● **WRITTEN PROBLEM**: Reproduce every line of the listing below without changing a word, and omit the picture from your answer.

● **MATERIAL FOR THIS TASK**:
*****
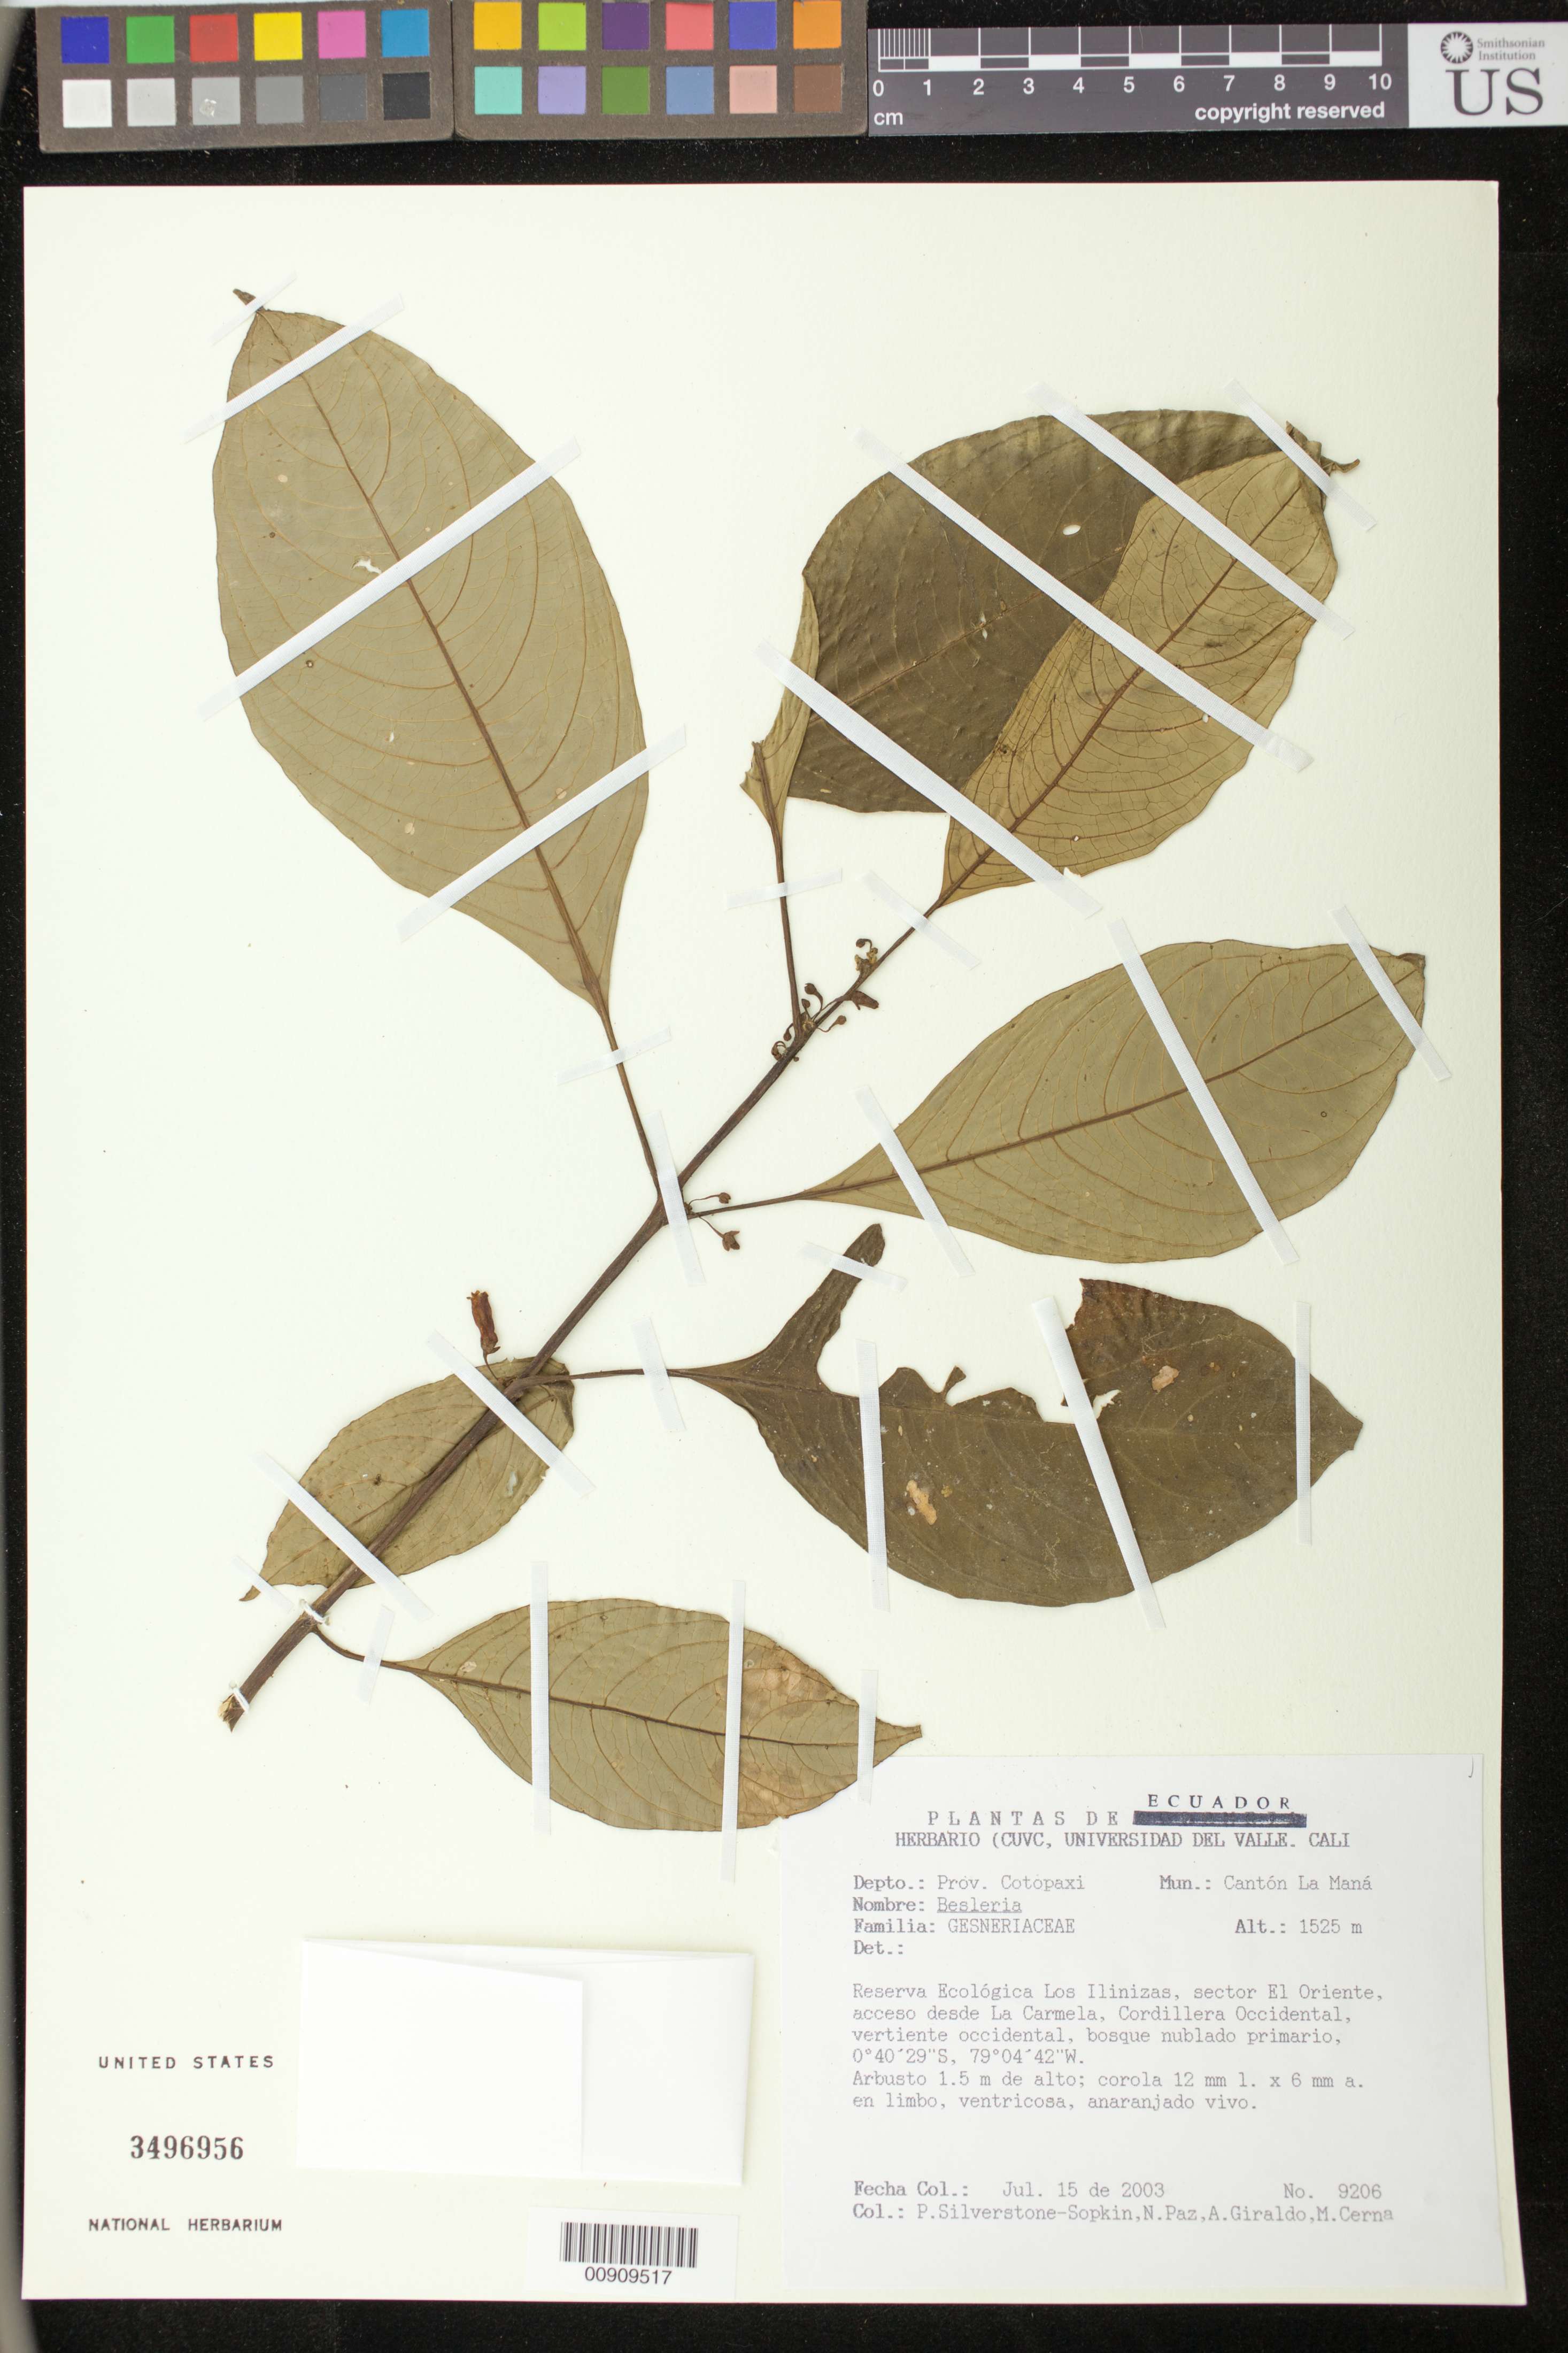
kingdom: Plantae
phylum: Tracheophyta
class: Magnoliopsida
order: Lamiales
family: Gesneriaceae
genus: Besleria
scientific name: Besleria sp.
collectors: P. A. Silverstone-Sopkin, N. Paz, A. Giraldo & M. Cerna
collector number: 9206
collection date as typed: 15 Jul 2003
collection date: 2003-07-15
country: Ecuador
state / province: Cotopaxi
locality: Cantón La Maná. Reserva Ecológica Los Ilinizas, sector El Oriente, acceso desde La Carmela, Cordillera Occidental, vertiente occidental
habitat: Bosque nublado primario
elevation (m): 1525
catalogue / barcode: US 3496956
*****
● **ANSWER FOR THE TASK**:
kingdom: Plantae
phylum: Tracheophyta
class: Magnoliopsida
order: Lamiales
family: Gesneriaceae
genus: Besleria
scientific name: Besleria sp.
collectors: P. A. Silverstone-Sopkin, N. Paz, A. Giraldo & M. Cerna
collector number: 9206
collection date as typed: 15 Jul 2003
collection date: 2003-07-15
country: Ecuador
state / province: Cotopaxi
locality: Cantón La Maná. Reserva Ecológica Los Ilinizas, sector El Oriente, acceso desde La Carmela, Cordillera Occidental, vertiente occidental
habitat: Bosque nublado primario
elevation (m): 1525
catalogue / barcode: US 3496956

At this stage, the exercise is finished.